Pasó con cuidado de no tirar nada, el espacio era mínimo y las chicas habían bajado las cosas de las estanterías, si antes casi ni podía pasar, ahora con todo aquello, se volvía una misión casi imposible. Gracias a Dios Eric no era claustrofóbico, sino, no hubiera podido pasar. De todas formas, sabía que igualmente hubiera ido, aquella no era la única razón por la que quería ir al único sitio en el que nadie le interrumpiría ni le vería. 

Descorrió la cortina y se metió dentro cerrándola tras de sí. 

Despacio, se quitó la camiseta. El cuerpo le dolía y casi no tenía rango de movimiento. Observó varios moratones tintándole la piel, se había dado cuenta de que no había sido buena idea echarse contra la pared. Sin embargo, le era muy difícil no ceder  al impulso de hacer alguna estupidez, como aquel que le decía de lanzarse contra ella. Los moratones no eran lo único que le preocupaba, siendo sinceros, él sabía que no tenían muy buena pinta.

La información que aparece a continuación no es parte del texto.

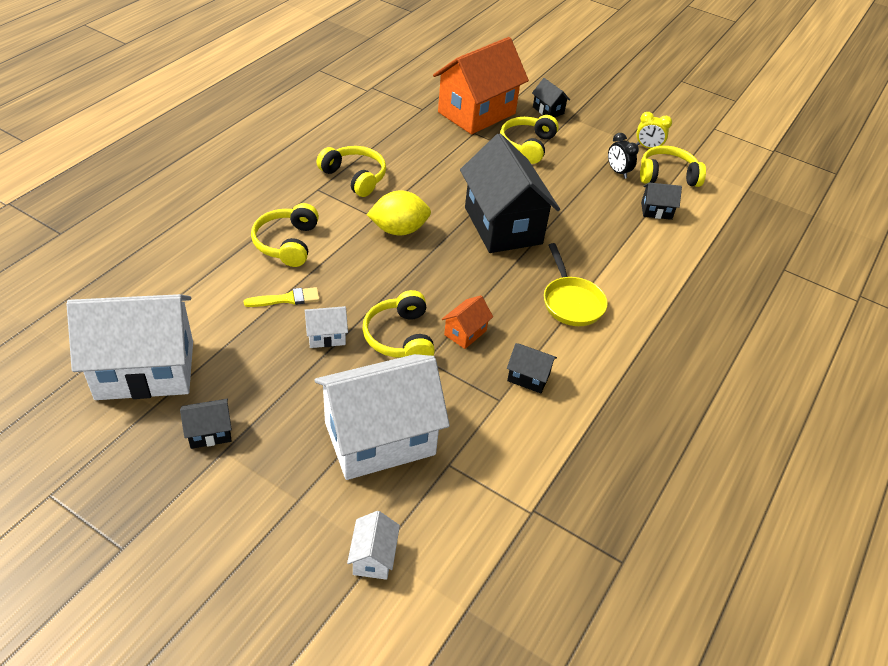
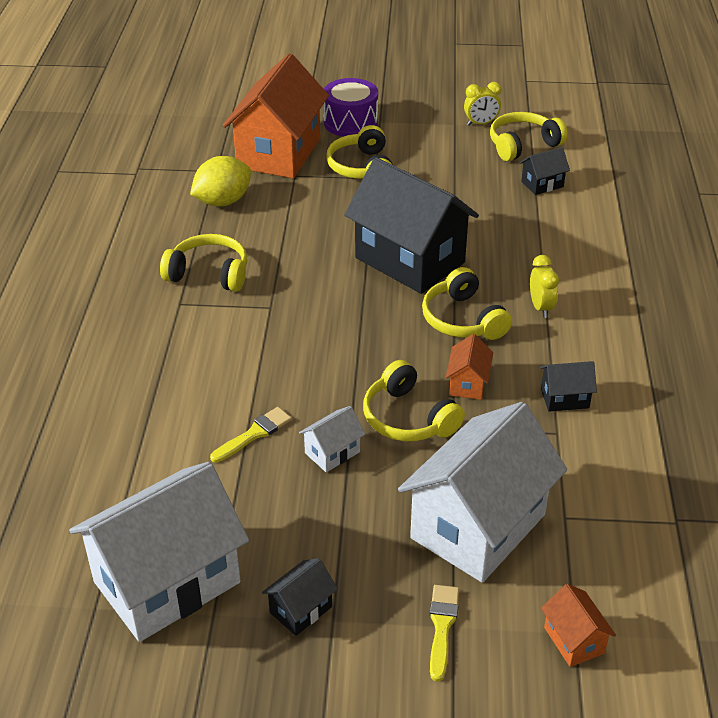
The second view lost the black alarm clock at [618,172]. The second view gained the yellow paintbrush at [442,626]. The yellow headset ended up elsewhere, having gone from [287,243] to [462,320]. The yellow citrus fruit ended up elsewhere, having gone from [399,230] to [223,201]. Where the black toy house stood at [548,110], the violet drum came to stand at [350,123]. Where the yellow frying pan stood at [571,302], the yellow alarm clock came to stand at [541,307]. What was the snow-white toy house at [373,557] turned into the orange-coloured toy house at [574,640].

Pero, lo que le carcomía por dentro, era la mancha de sangre seca que le recorría el costado.

¿De dónde narices había salido?

Aunque intentaba hacer memoria, no lograba recordar nada más allá de la cena familiar. Habiendo perdido la noción del tiempo y no ayudaba nada, aquello pudo suceder ayer, hacía dos días, cinco o una semana. Era realmente frustrante, intentaba crear una imagen o una historia y su memoria solo le daba fragmentos...

– ¡Eric deja de meterte con mi novio! –le gritaba Astrid .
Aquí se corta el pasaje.